» **Your instructions**: Repeat the data exactly, leaving out any image.

Records from a data source
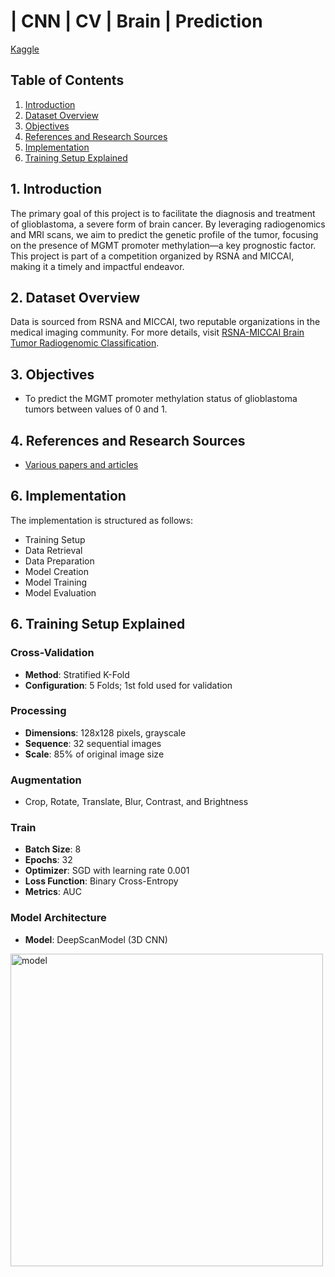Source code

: # | CNN | CV | Brain | Prediction

[Kaggle](https://www.kaggle.com/code/yannicksteph/cnn-cv-brain-classification)

## Table of Contents
1. [Introduction](#introduction)
2. [Dataset Overview](#dataset-overview)
3. [Objectives](#objectives)
4. [References and Research Sources](#references-and-research-sources)
5. [Implementation](#implementation)
6. [Training Setup Explained](#training-setup-explained)

## 1. Introduction
The primary goal of this project is to facilitate the diagnosis and treatment of glioblastoma, a severe form of brain cancer. By leveraging radiogenomics and MRI scans, we aim to predict the genetic profile of the tumor, focusing on the presence of MGMT promoter methylation—a key prognostic factor. This project is part of a competition organized by RSNA and MICCAI, making it a timely and impactful endeavor.

## 2. Dataset Overview
Data is sourced from RSNA and MICCAI, two reputable organizations in the medical imaging community. For more details, visit [RSNA-MICCAI Brain Tumor Radiogenomic Classification](https://www.kaggle.com/competitions/rsna-miccai-brain-tumor-radiogenomic-classification/data?select=train_labels.csv).

## 3. Objectives
- To predict the MGMT promoter methylation status of glioblastoma tumors between values of 0 and 1.

## 4. References and Research Sources
- [Various papers and articles](#)

## 6. Implementation
The implementation is structured as follows:
- Training Setup
- Data Retrieval
- Data Preparation
- Model Creation
- Model Training
- Model Evaluation

## 6. Training Setup Explained
### Cross-Validation
- **Method**: Stratified K-Fold
- **Configuration**: 5 Folds; 1st fold used for validation

### Processing
- **Dimensions**: 128x128 pixels, grayscale
- **Sequence**: 32 sequential images
- **Scale**: 85% of original image size

### Augmentation
- Crop, Rotate, Translate, Blur, Contrast, and Brightness

### Train
- **Batch Size**: 8
- **Epochs**: 32
- **Optimizer**: SGD with learning rate 0.001
- **Loss Function**: Binary Cross-Entropy
- **Metrics**: AUC

### Model Architecture
- **Model**: DeepScanModel (3D CNN)

<img width="500" alt="model" src="https://github.com/YanSte/CNN-CV-Brain-Prediction/assets/6950194/8a76fa90-8fc8-4be9-a35a-6dafd2215103">
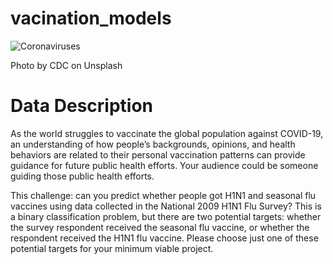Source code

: # vacination_models
![Coronaviruses](images/coronaviruses.jpg)

Photo by CDC on Unsplash

# Data Description

As the world struggles to vaccinate the global population against COVID-19, an understanding of how people’s backgrounds, opinions, and health behaviors are related to their personal vaccination patterns can provide guidance for future public health efforts. Your audience could be someone guiding those public health efforts.

This challenge: can you predict whether people got H1N1 and seasonal flu vaccines using data collected in the National 2009 H1N1 Flu Survey? This is a binary classification problem, but there are two potential targets: whether the survey respondent received the seasonal flu vaccine, or whether the respondent received the H1N1 flu vaccine. Please choose just one of these potential targets for your minimum viable project.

» **The completed task**:
Source code

: # | CNN | CV | Brain | Prediction

[Kaggle](https://www.kaggle.com/code/yannicksteph/cnn-cv-brain-classification)

## Table of Contents
1. [Introduction](#introduction)
2. [Dataset Overview](#dataset-overview)
3. [Objectives](#objectives)
4. [References and Research Sources](#references-and-research-sources)
5. [Implementation](#implementation)
6. [Training Setup Explained](#training-setup-explained)

## 1. Introduction
The primary goal of this project is to facilitate the diagnosis and treatment of glioblastoma, a severe form of brain cancer. By leveraging radiogenomics and MRI scans, we aim to predict the genetic profile of the tumor, focusing on the presence of MGMT promoter methylation—a key prognostic factor. This project is part of a competition organized by RSNA and MICCAI, making it a timely and impactful endeavor.

## 2. Dataset Overview
Data is sourced from RSNA and MICCAI, two reputable organizations in the medical imaging community. For more details, visit [RSNA-MICCAI Brain Tumor Radiogenomic Classification](https://www.kaggle.com/competitions/rsna-miccai-brain-tumor-radiogenomic-classification/data?select=train_labels.csv).

## 3. Objectives
- To predict the MGMT promoter methylation status of glioblastoma tumors between values of 0 and 1.

## 4. References and Research Sources
- [Various papers and articles](#)

## 6. Implementation
The implementation is structured as follows:
- Training Setup
- Data Retrieval
- Data Preparation
- Model Creation
- Model Training
- Model Evaluation

## 6. Training Setup Explained
### Cross-Validation
- **Method**: Stratified K-Fold
- **Configuration**: 5 Folds; 1st fold used for validation

### Processing
- **Dimensions**: 128x128 pixels, grayscale
- **Sequence**: 32 sequential images
- **Scale**: 85% of original image size

### Augmentation
- Crop, Rotate, Translate, Blur, Contrast, and Brightness

### Train
- **Batch Size**: 8
- **Epochs**: 32
- **Optimizer**: SGD with learning rate 0.001
- **Loss Function**: Binary Cross-Entropy
- **Metrics**: AUC

### Model Architecture
- **Model**: DeepScanModel (3D CNN)

<img width="500" alt="model" src="https://github.com/YanSte/CNN-CV-Brain-Prediction/assets/6950194/8a76fa90-8fc8-4be9-a35a-6dafd2215103">
Source code

: # vacination_models
![Coronaviruses](images/coronaviruses.jpg)

Photo by CDC on Unsplash

# Data Description

As the world struggles to vaccinate the global population against COVID-19, an understanding of how people’s backgrounds, opinions, and health behaviors are related to their personal vaccination patterns can provide guidance for future public health efforts. Your audience could be someone guiding those public health efforts.

This challenge: can you predict whether people got H1N1 and seasonal flu vaccines using data collected in the National 2009 H1N1 Flu Survey? This is a binary classification problem, but there are two potential targets: whether the survey respondent received the seasonal flu vaccine, or whether the respondent received the H1N1 flu vaccine. Please choose just one of these potential targets for your minimum viable project.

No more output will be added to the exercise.